Amores Perros

A deportation scare gives Mexican filmmaker Carlos Bolado new insight into the film he's shooting in the Mission

Amores Perros The postman rang twice for Mexican filmmaker Carlos Bolado, and the second time was bad news. "The same week I received the script for Reuben Cabrillo, I received a letter saying I was being deported," Bolado, who lives with his wife and newborn baby in Berkeley, recalls. "I was scared." The deportation letter was a mistake (the INS was looking for a different Carlos B.), but he had to hire a lawyer and tangle with the Feds to get it cleared up.

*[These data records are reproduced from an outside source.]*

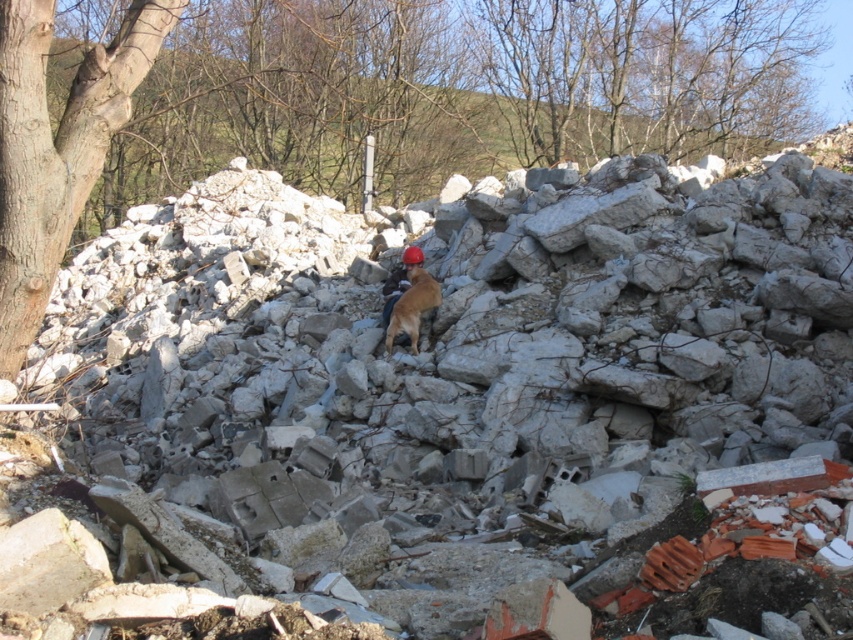
Question: From the image, what is the correct spatial relationship of smooth brown tree trunk at left in relation to matte orange helmet at center?

Choices:
 (A) above
 (B) below

Answer: (A)

Question: Which object appears farthest from the camera in this image?

Choices:
 (A) brown furry dog at center
 (B) matte orange helmet at center
 (C) brown bark tree at upper left

Answer: (B)

Question: Which of the following is the farthest from the observer?

Choices:
 (A) (16, 164)
 (B) (273, 109)

Answer: (B)

Question: Does brown furry dog at center come in front of matte orange helmet at center?

Choices:
 (A) yes
 (B) no

Answer: (A)

Question: Which object is closer to the camera taking this photo?

Choices:
 (A) brown bark tree at upper left
 (B) brown furry dog at center
 (C) smooth brown tree trunk at left
 (D) matte orange helmet at center

Answer: (C)

Question: Does brown furry dog at center appear on the right side of matte orange helmet at center?

Choices:
 (A) no
 (B) yes

Answer: (B)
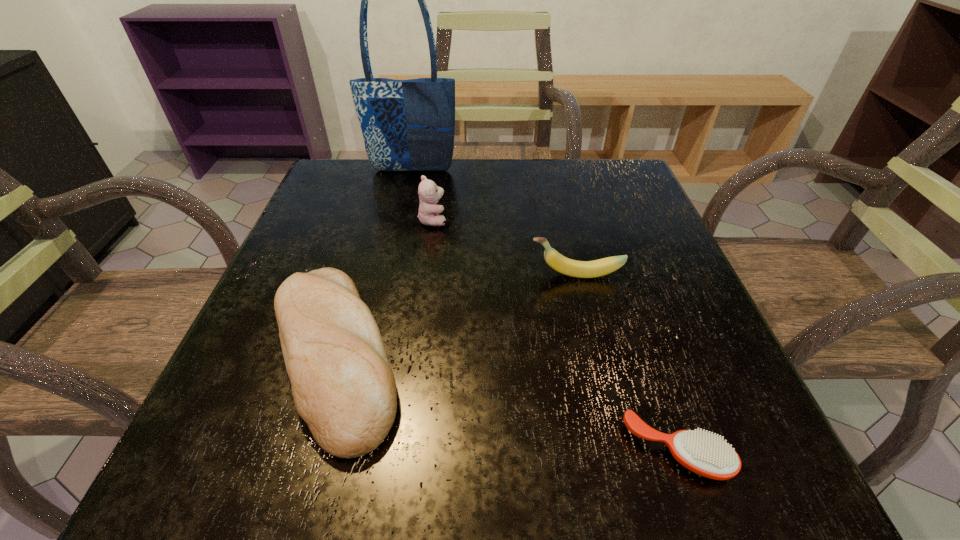
Where is `free location at the far right corner of the desktop`? This screenshot has height=540, width=960. free location at the far right corner of the desktop is located at coordinates (612, 209).

Where is `vacant area at the near right corner`? This screenshot has height=540, width=960. vacant area at the near right corner is located at coordinates (756, 484).

Identify the location of vacant space in between the hairbrush and the bread. The image size is (960, 540). (505, 403).

What are the coordinates of `blank region between the banana and the farthest object` in the screenshot? It's located at (494, 222).

At what (x,y) coordinates should I click in order to perform the action: click on vacant point located between the teddy bear and the banana. Please return your answer as a coordinate pair (x, y). This screenshot has width=960, height=540. Looking at the image, I should click on (504, 247).

What are the coordinates of `vacant space that is in between the banana and the hairbrush` in the screenshot? It's located at (626, 363).

The image size is (960, 540). Identify the location of vacant area between the banana and the shopping bag. (494, 222).

Identify the location of free area in between the bread and the banana. (454, 315).

I want to click on free area in between the bread and the tallest object, so click(x=372, y=262).

At what (x,y) coordinates should I click in order to perform the action: click on free space between the bread and the shopping bag. Please return your answer as a coordinate pair (x, y). Looking at the image, I should click on (372, 262).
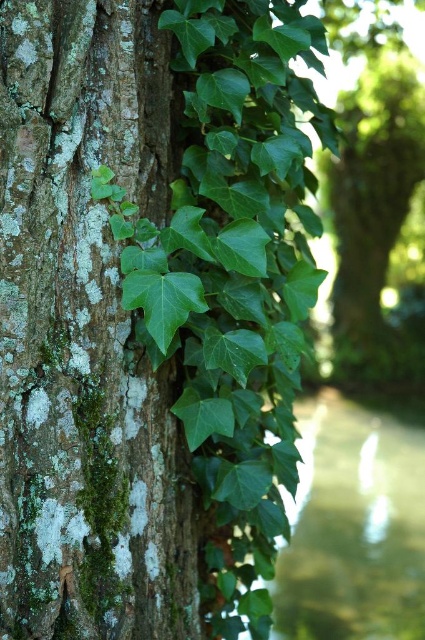
Question: Which point is farther to the camera?

Choices:
 (A) (299, 528)
 (B) (14, 16)

Answer: (A)

Question: Observing the image, what is the correct spatial positioning of green leafy creeks at lower right in reference to green leafy ivy at center?

Choices:
 (A) above
 (B) below

Answer: (B)

Question: Is green leafy creeks at lower right below green leafy ivy at center?

Choices:
 (A) yes
 (B) no

Answer: (A)

Question: Which object is positioned farthest from the green mossy bark at left?

Choices:
 (A) green leafy ivy at center
 (B) green leafy creeks at lower right

Answer: (A)

Question: Can you confirm if green mossy bark at left is positioned below green leafy ivy at center?

Choices:
 (A) yes
 (B) no

Answer: (A)

Question: Which is farther from the green leafy ivy at center?

Choices:
 (A) green mossy bark at left
 (B) green leafy creeks at lower right

Answer: (A)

The script he'd received -- George Rush and Frank Salgado's tale of a family in the Mission struggling to survive after the father is deported -- suddenly took on an extraordinary relevance. "This is destiny calling," Bolado told himself.

Bolado aims to shoot the low-budget Reuben Cabrillo on location in the Mission this summer. "Closing the street, getting the extras -- you won't capture the feeling," Bolado says, explaining why he'll use digital video in a "direct cinema," neorealist way. "Yes, we're doing a fiction narrative but with a real portrait of the place." In the sly, humanistic tradition of Satyajit Ray's masterful Pather Panchali, the film will take the point of view of a 10-year-old boy who has to become the man of the family. "I think it's important to always have humor," Bolado says. "Life is like that, you cry and you laugh so easy. When you're relaxed, you're more open."

Although Bolado's mystical first feature, Bajo California: El Límite del Tiempo, screened at Sundance, and though he's developing 35mm projects in Brazil and Mexico, he's best known for editing Like Water for Chocolate and the Oscar-nominated documentary Promises (which he co-directed with his wife, Justine Shapiro, and B.Z. Goldberg). Now he can't wait to get behind the camera. A benefit and kickoff party for Reuben Cabrillo is set for Thursday, April 4, at 8 p.m. at SomArts Cultural Center, 934 Brannan. For info, call 759-4201.

Paradise Lost "Lawyers being lawyers, you can tell them what it is you want to do, but they're natural skeptics," documentary maker Pamela Yates explains. "Their job is to question everything, and investigate. That being said, all sides understood it would be good to make a good film, and make people more trusting of the judicial system." Yates and fellow New Yorker Peter Kinoy scouted 12 public defenders' offices around the country before choosing to make Presumed Guilty in San Francisco. In the wake of the O.J. trial, the filmmakers had to follow strict rules when shooting in courtrooms: "We had two fixed positions, and we had to be there for the whole trial, so the jury didn't think that one part of the trial [such as opening arguments or the testimony of a certain witness] was more important than another."

Presumed Guilty, which had its world premiere earlier this month at the S.F. International Asian American Film Festival, follows four PDs through the disposition of four cases. One is Jeff Adachi, who was passed over for the top job when Willie Brown appointed Kimiko Burton, whom he's known since she was born, to the post; the shuffle set the stage for the recent contentious election, won by Adachi. Presumed Guilty opens Friday for a week at the Roxie, prior to its broadcast on KQED on April 5 at 9 p.m.

A Tale of Springtime Congrats to Ralph Eggleston and Pixar, whose "For the Birds" won the Oscar for animated short. Pixar wizard John Lasseter has been tapped by Disney as "creative consultant" for the dubbed U.S. release of Spirited Away, the Japanese animated film that screens (with subtitles) in the S.F. International Film Festival in April. Tin Toy, the short that put Pixar on the map, in currently on view in Spike & Mike's 25th anniversary greatest hits show, which moves from the AMC Van Ness 1000 to the Palace of Fine Arts on Friday. ... Local filmmaker Antero Alli's latest digital video extravaganza, Hysteria, has its world premiere March 30 at the Fine Arts Cinema in Berkeley. ... Toast the centenary of director Max Ophuls' birth with a new print of The Reckless Moment (remade last year as The Deep End) on March 31 at the Pacific Film Archive in Berkeley.